関東大震災を転機に大きくなった老舗メーカー

 関東大震災は、民間企業の経済活動にも影響を与えた。地震発生後、交通インフラである鉄道や市電が打撃を受ける一方で光が当たったのは、自動車だった。

 東京の帝都復興を掲げた当時、運送の要として自動車に付随する様々な部品や、修理需要が高まった。そのビジネスチャンスをつかんだのは、大企業ではなく中小零細企業だったという。

 大企業と異なり、中小零細企業は小回りが利く。チャンスを逃すまいとした起業家精神にあふれる中小零細の企業家たちは、震災で倒壊した設備を一新し、復興により生まれた需要に対応していった。

 また、他の分野でもチャンスをつかんだ企業もある。本書によれば、大手化粧品メーカーの「資生堂」は当時、衛生面から石鹸の需要が高まるなか、混乱のさなかで便乗値上げをせず被災者に石鹸を配布したことで、会社への信用を高めた。
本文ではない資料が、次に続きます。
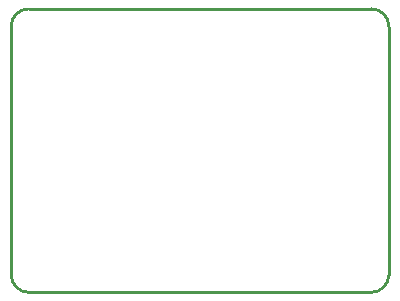
<source format=gbr>
G04 #@! TF.GenerationSoftware,KiCad,Pcbnew,(5.1.8)-1*
G04 #@! TF.CreationDate,2021-03-23T12:11:17-05:00*
G04 #@! TF.ProjectId,STLINK_Adapter,53544c49-4e4b-45f4-9164-61707465722e,rev?*
G04 #@! TF.SameCoordinates,Original*
G04 #@! TF.FileFunction,Profile,NP*
%FSLAX46Y46*%
G04 Gerber Fmt 4.6, Leading zero omitted, Abs format (unit mm)*
G04 Created by KiCad (PCBNEW (5.1.8)-1) date 2021-03-23 12:11:17*
%MOMM*%
%LPD*%
G01*
G04 APERTURE LIST*
G04 #@! TA.AperFunction,Profile*
%ADD10C,0.254000*%
G04 #@! TD*
G04 APERTURE END LIST*
D10*
X114500000Y-90000000D02*
G75*
G02*
X116000000Y-91500000I0J-1500000D01*
G01*
X116000000Y-112500000D02*
G75*
G02*
X114500000Y-114000000I-1500000J0D01*
G01*
X85500000Y-114000000D02*
G75*
G02*
X84000000Y-112500000I0J1500000D01*
G01*
X85500000Y-114000000D02*
X114500000Y-114000000D01*
X116000000Y-91500000D02*
X116000000Y-112500000D01*
X84000000Y-91500000D02*
X84000000Y-112500000D01*
X84000000Y-91500000D02*
G75*
G02*
X85500000Y-90000000I1500000J0D01*
G01*
X85500000Y-90000000D02*
X114500000Y-90000000D01*
M02*

</source>
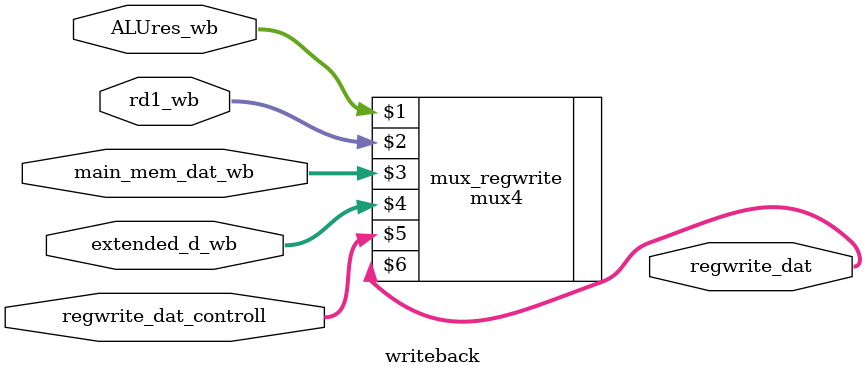
<source format=sv>
module writeback( input logic [15:0] ALUres_wb,
                  input logic [15:0]  rd1_wb,
                  input logic [15:0]  main_mem_dat_wb,
                  input logic [15:0]  extended_d_wb,
                  input logic [1:0]   regwrite_dat_controll,
                  output logic [15:0] regwrite_dat );

   mux4 mux_regwrite( ALUres_wb, rd1_wb, main_mem_dat_wb, extended_d_wb, regwrite_dat_controll, regwrite_dat );
   
endmodule

</source>
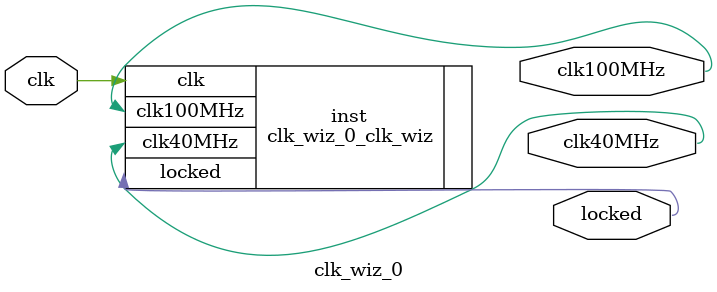
<source format=v>


`timescale 1ps/1ps

(* CORE_GENERATION_INFO = "clk_wiz_0,clk_wiz_v6_0_9_0_0,{component_name=clk_wiz_0,use_phase_alignment=true,use_min_o_jitter=false,use_max_i_jitter=false,use_dyn_phase_shift=false,use_inclk_switchover=false,use_dyn_reconfig=false,enable_axi=0,feedback_source=FDBK_AUTO,PRIMITIVE=MMCM,num_out_clk=2,clkin1_period=10.000,clkin2_period=10.000,use_power_down=false,use_reset=false,use_locked=true,use_inclk_stopped=false,feedback_type=SINGLE,CLOCK_MGR_TYPE=NA,manual_override=false}" *)

module clk_wiz_0 
 (
  // Clock out ports
  output        clk100MHz,
  output        clk40MHz,
  // Status and control signals
  output        locked,
 // Clock in ports
  input         clk
 );

  clk_wiz_0_clk_wiz inst
  (
  // Clock out ports  
  .clk100MHz(clk100MHz),
  .clk40MHz(clk40MHz),
  // Status and control signals               
  .locked(locked),
 // Clock in ports
  .clk(clk)
  );

endmodule

</source>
 大手食品メーカーの「ニチロ(現・マルハニチロ)」も例に挙げられた一社で、当時すでに製造していた缶詰を配布したことから、その保存力を高く評価されて、業績を拡大していったのだという。

 関東大震災を経済活動から振り返ると、当時の日本全体における「経済地図を塗り替えるほどのもう一つの近現代史が生まれる可能性」が見えてくる。未曾有の災害から100年の節目、当時の人々の歩みをたどることには大きな意味がある。